Applying to geology.
I’ve been automatically extracting Geobodies, Stratigraphic / Petrologic Units and their properties from reports along with levels of speculation (see image). Simple example:
Automatically extracting from text, Lithostratigraphic Unit (LU) Yellow “has age” of Campanian. LU Yellow “has lithology” of organic rich black shales. This lithology may give rise to a possible source rock. So although it is never actually explicitly stated in thousands of reports, we can deduce through transitive inference in the graph that there is a possible Source Rock of Campanian Age.
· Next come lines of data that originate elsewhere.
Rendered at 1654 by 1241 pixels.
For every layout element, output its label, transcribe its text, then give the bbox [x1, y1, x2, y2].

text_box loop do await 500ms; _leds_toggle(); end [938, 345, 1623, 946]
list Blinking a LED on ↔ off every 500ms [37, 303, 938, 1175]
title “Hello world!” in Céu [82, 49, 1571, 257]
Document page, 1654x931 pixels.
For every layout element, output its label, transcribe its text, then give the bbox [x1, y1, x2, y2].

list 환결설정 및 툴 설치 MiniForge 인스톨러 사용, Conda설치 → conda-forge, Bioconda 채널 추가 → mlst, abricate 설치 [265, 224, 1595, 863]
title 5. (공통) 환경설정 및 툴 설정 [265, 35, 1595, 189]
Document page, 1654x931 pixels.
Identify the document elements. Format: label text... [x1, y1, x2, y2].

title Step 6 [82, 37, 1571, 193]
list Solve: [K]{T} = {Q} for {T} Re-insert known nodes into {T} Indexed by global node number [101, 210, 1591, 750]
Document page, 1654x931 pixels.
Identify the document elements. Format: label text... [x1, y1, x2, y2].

This contradicts the hypothetical orthodoxy for the area – which may lead to a new line of thinking.
Highlighting connections that are most interesting – likely to surprise, likely involve surfacing a contradiction to an existing mental model or orthodoxy of ‘the way things are’.
This could be achieved by loading existing knowledge representations into the same graph as those automatically extracted from text.
Another method is linguistically modelling obvious and non-obvious clues and detect uncertainty-speculative tone around the concepts and entities being extracted from text. Storing these as properties in the graph may also help rank the ‘more interesting’ connections – those connections which are less likely to be known by a person familiar with the subject area.
Textual entailment is another operating on the sentences in which the associations are found, to highlight contradictions, neutrality or entailment. This is an ongoing area of research for me.